Matthew Klutznick, general manager for The Streets, says the news means a boost for the retail center formerly known as The Streets of Tanasbourne.

“It will be a tremendous boost for The Streets and Hillsboro in general. When Intel’s expanded in the past, retail sales increased beginning with the construction workers and continued through the new permanent employees,” says Klutznick.

Matt Crile, owner of the Windermere West real estate office at Orenco Station, says the announcement alone will be good for his business.

“The minute I heard the news, I sent out a memo to my sales team saying this is the best thing that’s happened in years, the best thing since the original project was announced. It is impossible to overstate the positive benefits of such an announcement. Creating good jobs is the best thing that can happen to the economy,” says Crile.

And Denzil Scheller, co-owner of the Venetian Theatre and Bistro at 253 E. Main St., is already looking forward to a boost in business. Scheller says so many Intel employees already eat there, they are given automatic discounts for simply wearing their identification badges.

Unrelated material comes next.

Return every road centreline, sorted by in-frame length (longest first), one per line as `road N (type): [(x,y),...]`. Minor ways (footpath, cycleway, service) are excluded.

And, Scheller says, the company holds so many events in the building that he recently upgraded its wireless capabilities.

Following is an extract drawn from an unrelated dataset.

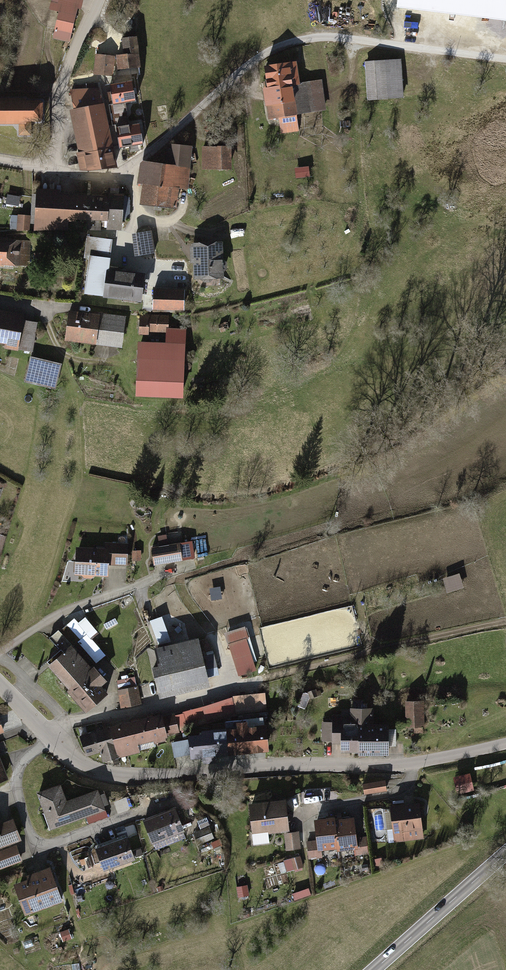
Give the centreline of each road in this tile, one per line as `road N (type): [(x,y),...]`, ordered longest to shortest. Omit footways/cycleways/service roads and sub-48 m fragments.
road 1 (tertiary): [(48,733),(84,769),(152,777),(403,765),(505,744)]
road 2 (residential): [(0,159),(67,170),(59,80),(97,0)]
road 3 (residential): [(48,733),(23,757),(15,780),(33,838),(54,841),(132,814)]
road 4 (secondary): [(374,969),(505,853)]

“Frankly, Intel is is so important to us now, it’s only going to get that much better,” Scheller says.

Bob Hillis, owner and manager of the Orenco Station Grill, also thinks his business will increase.

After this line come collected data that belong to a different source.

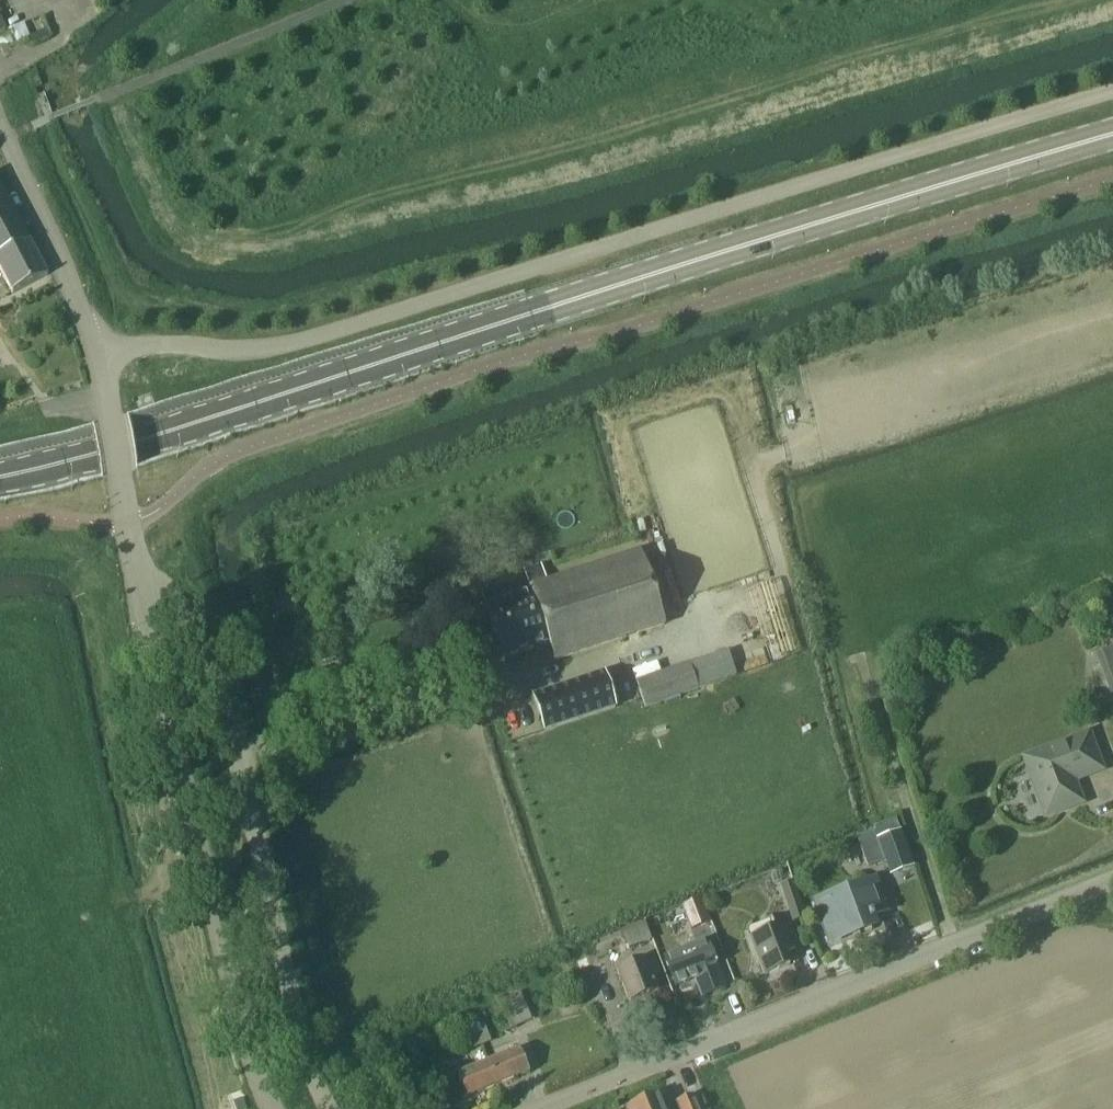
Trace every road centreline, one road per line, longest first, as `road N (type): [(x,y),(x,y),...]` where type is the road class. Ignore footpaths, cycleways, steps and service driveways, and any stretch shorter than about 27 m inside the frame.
road 1 (secondary): [(1112,132),(133,441),(0,473)]
road 2 (unclassified): [(1112,92),(307,340),(261,351),(144,347),(94,356)]
road 3 (unclassified): [(536,1108),(1112,878)]
road 4 (unclassified): [(330,1108),(307,1060),(207,659),(167,597),(138,584)]
road 5 (unclassified): [(138,584),(237,1005),(275,1108)]
road 6 (unclassified): [(94,356),(0,131)]
road 7 (unclassified): [(138,584),(94,356)]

“I expect it will affect us in a very positive manner. We get a lot of Intel employees as customers now because we’re so close, just one mile away. I expect they’re will be more of the same,” says Hillis.

A lot of new jobs

Although Intel officials will not say how many jobs the expansion will create, they offered some rough estimates when the original $3 billion project was announced two years ago. At that time, the officials estimated building the 1.1 million-square-foot facility would create between 6,000 and 8,000 construction jobs. Officials also estimated that between 800 and 1,000 permanent employees would be hired when it was completed.

If anything, the expansion could create more jobs. It includes the construction of an additional office building, a manufacturing support building and a parking structure.

Crile says the new jobs will benefit both the residential and commercial real estate market. A sizable number of the new permanent employees will choose to live in Hillsboro, Crile says.

In addition, some existing employees in Hillsboro will advance in the company, giving them the confidence to sell the homes their families have outgrown over the years and buy larger houses. And businesses around town will expand and even open to serve both the temporary and permanent employees, Crile says.

“The impact on both the residential and commercial markets will be substantial,” says Crile.

Intel has about 17,000 employees in Oregon, most of whom work in Washington County. That helps explain why Washington County’s economy is performing better than the state as a whole.

The county’s unemployment rate in September was 6.9 percent, well below Oregon’s 8.7 percent unemployment rate. Washington County’s unemployment was also below the rates in Multnomah and Clackamas counties, which were both at 7.7 percent.

The D1X expansion will directly benefit other high tech companies in the region that provide goods and services to Intel. But it will also generate sales at businesses with no direction connection Intel.

A February 2011 economic study commissioned by Intel found the company generated around $17 billion in economic activity in the Portland area in 2009 — including $5 billion in personal income and 81,710 direct and indirect jobs.